__Given text__.
........
Maybe Lewis got on the wrong plane and ended up in Pakistan…

bq. Among other things turned up were a great number of off-the-books phony job-creation programs. “The Ministry of Agriculture had created an off-the-books unit employing 270 people to digitize the photographs of Greek public lands,” the finance minister tells me. “The trouble was that none of the 270 people had any experience with digital photography. The actual professions of these people were, like, hairdressers.”

The Pakistan government just loves this one. In fact, I don’t think they have any other kind of job creation programs.

bq. “We had no Congressional Budget Office,” explains the finance minister. “There was no independent statistical service.” The party in power simply gins up whatever numbers it likes, for its own purposes.

Yup, that too.

bq.. As he finishes his story the finance minister stresses that this isn’t a simple matter of the government lying about its expenditures. “This wasn’t all due to misreporting,” he says. “In 2009, tax collection disintegrated, because it was an election year.”

“What?”

He smiles.

“The first thing a government does in an election year is to pull the tax collectors off the streets.”
........
__Data segment__.
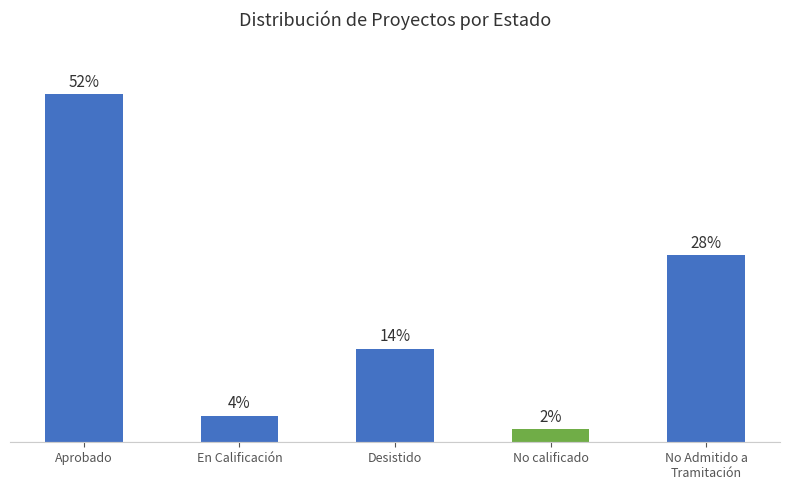

What is the label of the 1st bar from the right?

No Admitido a
Tramitación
........
__Work task 1__.
Please repeat the passage on Greek and Pakistani government finances between "The Pakistan government" and "its own purposes.", inclusive.
__Work task 2__.
According to the passage on Greek and Pakistani government finances, how many people did the Ministry of Agriculture's off-the-books unit employ?
__Work task 3__.
Resume the passage on Greek and Pakistani government finances from its last sentence.
The data were taken from a separate source.

__Answer area 1__.
The Pakistan government just loves this one. In fact, I don’t think they have any other kind of job creation programs.

bq. “We had no Congressional Budget Office,” explains the finance minister. “There was no independent statistical service.” The party in power simply gins up whatever numbers it likes, for its own purposes.

__Answer area 2__.
270 people.

__Answer area 3__.
p. Though in Pakistan, the govt. only pulls of the tax collectors of it’s own people, and not the opposition.

bq. The easiest way to cheat on one’s taxes was to insist on being paid in cash, and fail to provide a receipt for services. The easiest way to launder cash was to buy real estate.

In Pakistan, the govt does the Greek one better – they offer money laundering services directly, no need to buy land, though lots of people launder money through real estate as well.

bq. The systematic lying about one’s income had led the Greek government to rely increasingly on taxes harder to evade: real-estate and sales taxes. Real estate is taxed by formula–to take the tax collectors out of the equation–which generates a so-called “objective value” for each home. The boom in the Greek economy over the last decade caused the actual prices at which property changed hands to far outstrip the computer-driven appraisals. Given higher actual sales prices, the formula is meant to ratchet upward. The typical Greek citizen responded to the problem by not reporting the price at which the sale took place, but instead reporting a phony price–which usually happened to be the same low number at which the dated formula had appraised it. If the buyer took out a loan to buy the house, he took out a loan for the objective value and paid the difference in cash, or with a black-market loan. As a result the “objective values” grotesquely understate the actual land values. Astonishingly, it’s widely believed that all 300 members of the Greek Parliament declare the real value of their houses to be the computer-generated objective value. Or, as both the tax collector and a local real-estate agent put it to me, “every single member of the Greek Parliament is lying to evade taxes.”

What a great description of how the Pakistani system works!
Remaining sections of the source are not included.